* What to do *
1/ In the LLVM macro-fusion patch, which virtual function in TargetInstrInfo.h takes the place of shouldScheduleAdjacent?
2/ Pick up the LLVM macro-fusion patch after its final line and continue it.

Index: llvm/include/llvm/Target/TargetInstrInfo.h
===================================================================
--- llvm/include/llvm/Target/TargetInstrInfo.h
+++ llvm/include/llvm/Target/TargetInstrInfo.h
@@ -39,6 +39,7 @@
 class ScheduleHazardRecognizer;
 class SelectionDAG;
 class ScheduleDAG;
+class ScheduleDAGInstrs;
 class TargetRegisterClass;
 class TargetRegisterInfo;
 class TargetSubtargetInfo;
@@ -1070,13 +1071,12 @@
     llvm_unreachable("target did not implement shouldClusterMemOps()");
   }
 
-  /// Can this target fuse the given instructions if they are scheduled
-  /// adjacent. Note that you have to add:
+  /// Override the fusion of instructions in the given scheduling block.
+  /// Note that you have to add:
   ///   DAG.addMutation(createMacroFusionDAGMutation());
   /// to TargetPassConfig::createMachineScheduler() to have an effect.
-  virtual bool shouldScheduleAdjacent(const MachineInstr &First,
-                                      const MachineInstr &Second) const {
-    llvm_unreachable("target did not implement shouldScheduleAdjacent()");
+  virtual void scheduleAdjacent(ScheduleDAGInstrs *DAGInstrs) const {
+    llvm_unreachable("target did not implement scheduleAdjacent()");
   }
 
   /// Reverses the branch condition of the specified condition list,
Index: llvm/lib/CodeGen/MachineScheduler.cpp
===================================================================
--- llvm/lib/CodeGen/MachineScheduler.cpp
+++ llvm/lib/CodeGen/MachineScheduler.cpp
@@ -1555,7 +1555,9 @@
   MacroFusion(const TargetInstrInfo &TII)
     : TII(TII) {}
 
-  void apply(ScheduleDAGInstrs *DAGInstrs) override;
+  void apply(ScheduleDAGInstrs *DAGInstrs) override {
+    TII.scheduleAdjacent(DAGInstrs);
+  }
 };
 } // anonymous
 
@@ -1568,50 +1570,6 @@
 
 } // namespace llvm
 
-/// \brief Callback from DAG postProcessing to create cluster edges to encourage
-/// fused operations.
-void MacroFusion::apply(ScheduleDAGInstrs *DAGInstrs) {
-  ScheduleDAGMI *DAG = static_cast<ScheduleDAGMI*>(DAGInstrs);
-
-  // For now, assume targets can only fuse with the branch.
-  SUnit &ExitSU = DAG->ExitSU;
-  MachineInstr *Branch = ExitSU.getInstr();
-  if (!Branch)

* Recorded information *
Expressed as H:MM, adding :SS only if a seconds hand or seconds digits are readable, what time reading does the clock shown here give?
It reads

* * *

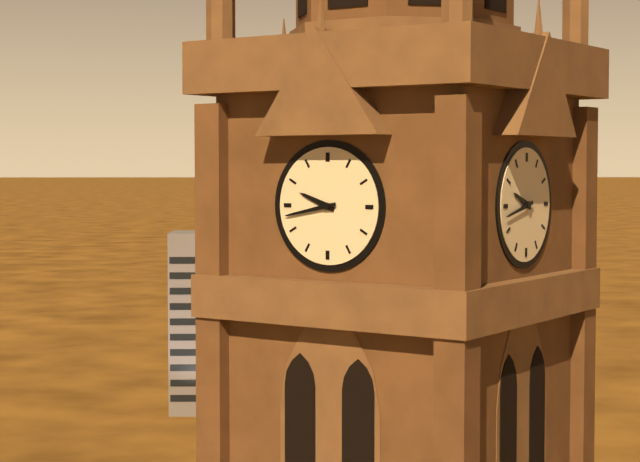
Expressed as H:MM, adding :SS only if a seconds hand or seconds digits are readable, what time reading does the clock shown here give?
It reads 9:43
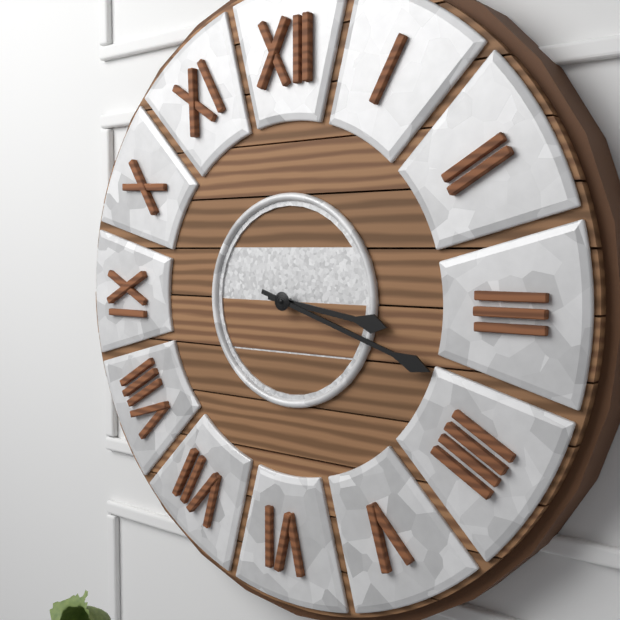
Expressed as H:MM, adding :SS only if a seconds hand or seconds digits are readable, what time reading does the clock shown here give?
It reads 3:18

==

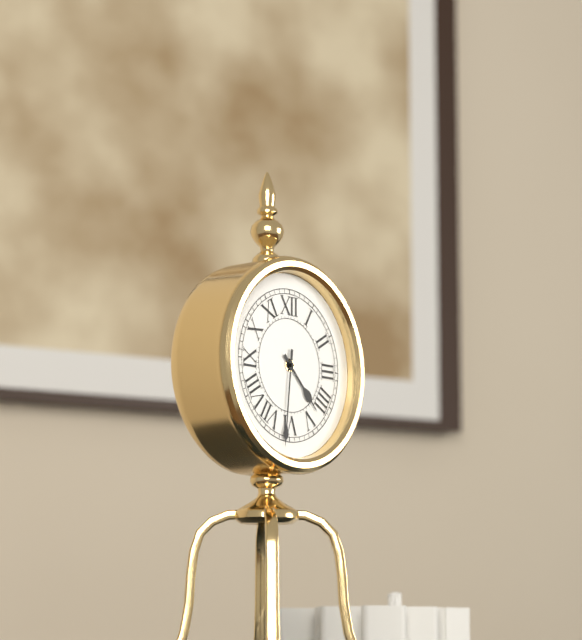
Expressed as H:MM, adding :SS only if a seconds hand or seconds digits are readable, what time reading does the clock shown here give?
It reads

* Answers to the exercises *
1/ scheduleAdjacent, a void function that takes a ScheduleDAGInstrs pointer.

2/
-    return;
-
-  for (SDep &PredDep : ExitSU.Preds) {
-    if (PredDep.isWeak())
-      continue;
-    SUnit &SU = *PredDep.getSUnit();
-    MachineInstr &Pred = *SU.getInstr();
-    if (!TII.shouldScheduleAdjacent(Pred, *Branch))
-      continue;
-
-    // Create a single weak edge from SU to ExitSU. The only effect is to cause
-    // bottom-up scheduling to heavily prioritize the clustered SU.  There is no
-    // need to copy predecessor edges from ExitSU to SU, since top-down
-    // scheduling cannot prioritize ExitSU anyway. To defer top-down scheduling
-    // of SU, we could create an artificial edge from the deepest root, but it
-    // hasn't been needed yet.
-    bool Success = DAG->addEdge(&ExitSU, SDep(&SU, SDep::Cluster));
-    (void)Success;
-    assert(Success && "No DAG nodes should be reachable from ExitSU");
-
-    // Adjust latency of data deps between the nodes.
-    for (SDep &PredDep : ExitSU.Preds) {
-      if (PredDep.getSUnit() == &SU)
-        PredDep.setLatency(0);
-    }
-    for (SDep &SuccDep : SU.Succs) {
-      if (SuccDep.getSUnit() == &ExitSU)
-        SuccDep.setLatency(0);
-    }
-
-    DEBUG(dbgs() << "Macro Fuse SU(" << SU.NodeNum << ")\n");
-    break;
-  }
-}
-
 //===----------------------------------------------------------------------===//
 // CopyConstrain - DAG post-processing to encourage copy elimination.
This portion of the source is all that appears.